Selected extract: Begin
A stateful function can implement either the more general CheckpointedFunction interface, or the ListCheckpointed<T extends Serializable> interface.

In both cases, the non-keyed state is expected to be a List of serializable objects, independent from each other, thus eligible for redistribution upon rescaling. In other words, these objects are the finest granularity at which non-keyed state can be repartitioned. As an example, if with parallelism 1 the checkpointed state of the BufferingSink contains elements(test1, 2) and (test2, 2), when increasing the parallelism to 2, (test1, 2) may end up in task 0, while (test2, 2) will go to task 1.

Operator state,即non-keyed state , 被表示為serializable 對象列表,這些對象間是無關的,所以在變更parallelism 時,隻需要簡單的repartitioned

可以通過實現ListCheckpointed<T extends Serializable>CheckpointedFunction接口,來實現對operator state的管理

 

ListCheckpointed

The ListCheckpointed interface requires the implementation of two methods:

List<T> snapshotState(long checkpointId, long timestamp) throws Exception;

void restoreState(List<T> state) throws Exception;

On snapshotState() the operator should return a list of objects to checkpoint and restoreState has to handle such a list upon recovery. 
If the state is not re-partitionable, you can always return a Collections.singletonList(MY_STATE) in thesnapshotState().

Collections.singletonList表示不可變列表

 

CheckpointedFunction

The CheckpointedFunction interface also requires the implementation of two methods:

void snapshotState(FunctionSnapshotContext context) throws Exception;

void initializeState(FunctionInitializationContext context) throws Exception;

Whenever a checkpoint has to be performed snapshotState() is called. The counterpart, initializeState(), is called every time the user-defined function is initialized, be that when the function is first initialized or be that when actually recovering from an earlier checkpoint. Given this, initializeState() is not only the place where different types of state are initialized, but also where state recovery logic is included.
Selected extract: End
Supplied entries: Begin
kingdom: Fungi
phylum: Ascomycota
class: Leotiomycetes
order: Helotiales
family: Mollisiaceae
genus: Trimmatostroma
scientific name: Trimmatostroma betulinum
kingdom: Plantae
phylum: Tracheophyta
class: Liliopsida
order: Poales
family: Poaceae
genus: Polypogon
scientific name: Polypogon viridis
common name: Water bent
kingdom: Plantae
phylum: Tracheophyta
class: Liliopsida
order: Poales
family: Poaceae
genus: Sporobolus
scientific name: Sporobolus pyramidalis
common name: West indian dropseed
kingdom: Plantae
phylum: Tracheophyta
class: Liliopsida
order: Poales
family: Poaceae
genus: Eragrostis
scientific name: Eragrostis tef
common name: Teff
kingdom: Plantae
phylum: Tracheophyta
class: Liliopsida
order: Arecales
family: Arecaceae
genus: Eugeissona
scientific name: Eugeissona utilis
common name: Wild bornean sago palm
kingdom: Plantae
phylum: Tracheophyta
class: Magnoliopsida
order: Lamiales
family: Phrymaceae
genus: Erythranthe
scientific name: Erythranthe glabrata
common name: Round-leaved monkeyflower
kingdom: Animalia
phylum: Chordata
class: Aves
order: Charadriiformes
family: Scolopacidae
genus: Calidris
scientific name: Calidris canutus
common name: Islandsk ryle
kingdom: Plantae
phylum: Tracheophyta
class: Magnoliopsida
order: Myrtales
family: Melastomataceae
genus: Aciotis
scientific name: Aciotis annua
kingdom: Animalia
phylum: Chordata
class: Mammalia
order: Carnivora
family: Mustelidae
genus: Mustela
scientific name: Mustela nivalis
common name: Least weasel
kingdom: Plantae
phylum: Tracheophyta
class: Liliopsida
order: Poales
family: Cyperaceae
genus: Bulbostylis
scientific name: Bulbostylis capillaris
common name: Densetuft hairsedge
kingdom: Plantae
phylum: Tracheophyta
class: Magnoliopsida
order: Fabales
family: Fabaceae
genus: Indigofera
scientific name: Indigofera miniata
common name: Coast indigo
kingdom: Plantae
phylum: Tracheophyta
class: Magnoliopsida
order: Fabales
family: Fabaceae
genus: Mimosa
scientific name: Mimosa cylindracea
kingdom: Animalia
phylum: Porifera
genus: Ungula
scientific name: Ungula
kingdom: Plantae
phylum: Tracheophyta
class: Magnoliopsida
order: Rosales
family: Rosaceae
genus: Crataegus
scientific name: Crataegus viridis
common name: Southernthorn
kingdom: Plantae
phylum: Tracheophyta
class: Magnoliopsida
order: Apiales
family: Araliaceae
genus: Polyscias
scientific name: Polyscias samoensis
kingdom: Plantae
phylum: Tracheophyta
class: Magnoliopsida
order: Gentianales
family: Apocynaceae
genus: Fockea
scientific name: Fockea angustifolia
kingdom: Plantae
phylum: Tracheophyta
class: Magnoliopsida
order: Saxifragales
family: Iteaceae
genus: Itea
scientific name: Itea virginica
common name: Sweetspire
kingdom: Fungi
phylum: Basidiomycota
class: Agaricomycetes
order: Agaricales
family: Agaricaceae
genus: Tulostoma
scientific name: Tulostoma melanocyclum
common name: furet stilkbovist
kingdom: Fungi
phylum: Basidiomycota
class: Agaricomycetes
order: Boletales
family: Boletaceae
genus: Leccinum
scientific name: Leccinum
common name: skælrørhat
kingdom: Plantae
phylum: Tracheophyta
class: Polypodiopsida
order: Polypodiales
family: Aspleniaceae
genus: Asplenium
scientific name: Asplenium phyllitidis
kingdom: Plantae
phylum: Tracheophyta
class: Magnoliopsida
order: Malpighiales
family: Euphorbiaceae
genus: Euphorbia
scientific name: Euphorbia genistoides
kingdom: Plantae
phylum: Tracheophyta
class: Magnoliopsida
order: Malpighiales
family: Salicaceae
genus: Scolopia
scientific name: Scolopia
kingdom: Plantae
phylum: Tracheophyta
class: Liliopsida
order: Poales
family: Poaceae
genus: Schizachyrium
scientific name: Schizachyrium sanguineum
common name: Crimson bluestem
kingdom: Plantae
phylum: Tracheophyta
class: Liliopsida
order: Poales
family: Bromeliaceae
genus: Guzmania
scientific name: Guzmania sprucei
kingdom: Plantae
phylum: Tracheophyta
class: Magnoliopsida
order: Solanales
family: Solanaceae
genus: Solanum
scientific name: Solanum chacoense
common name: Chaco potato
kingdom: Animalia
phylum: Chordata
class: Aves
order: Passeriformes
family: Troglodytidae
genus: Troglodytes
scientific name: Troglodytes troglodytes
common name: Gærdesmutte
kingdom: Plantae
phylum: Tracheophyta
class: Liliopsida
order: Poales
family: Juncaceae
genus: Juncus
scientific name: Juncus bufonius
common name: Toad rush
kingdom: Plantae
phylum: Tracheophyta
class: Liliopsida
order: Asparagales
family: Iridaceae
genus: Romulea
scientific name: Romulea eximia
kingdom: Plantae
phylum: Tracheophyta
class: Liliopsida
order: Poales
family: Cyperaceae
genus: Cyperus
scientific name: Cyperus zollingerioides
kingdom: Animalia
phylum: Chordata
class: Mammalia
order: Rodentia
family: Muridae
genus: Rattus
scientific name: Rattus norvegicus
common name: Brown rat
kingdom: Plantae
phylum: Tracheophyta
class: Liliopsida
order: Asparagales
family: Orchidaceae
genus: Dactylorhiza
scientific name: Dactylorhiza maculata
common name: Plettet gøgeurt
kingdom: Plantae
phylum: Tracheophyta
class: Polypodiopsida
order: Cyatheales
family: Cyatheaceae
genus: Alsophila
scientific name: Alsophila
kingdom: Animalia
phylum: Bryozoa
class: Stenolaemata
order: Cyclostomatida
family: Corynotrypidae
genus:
Supplied entries: End
Rewrite the paragraph of the operator state text that begins "Whenever a checkpoint has to be performed" as a short bulleted list that keeps its main facts. The data come from a separate source.

● The completed task:
- snapshotState() is called whenever a checkpoint has to be performed.
- initializeState() is called every time the user-defined function is initialized, both on first initialization and when recovering from an earlier checkpoint.
- initializeState() is therefore where the different types of state are initialized and where state recovery logic is included.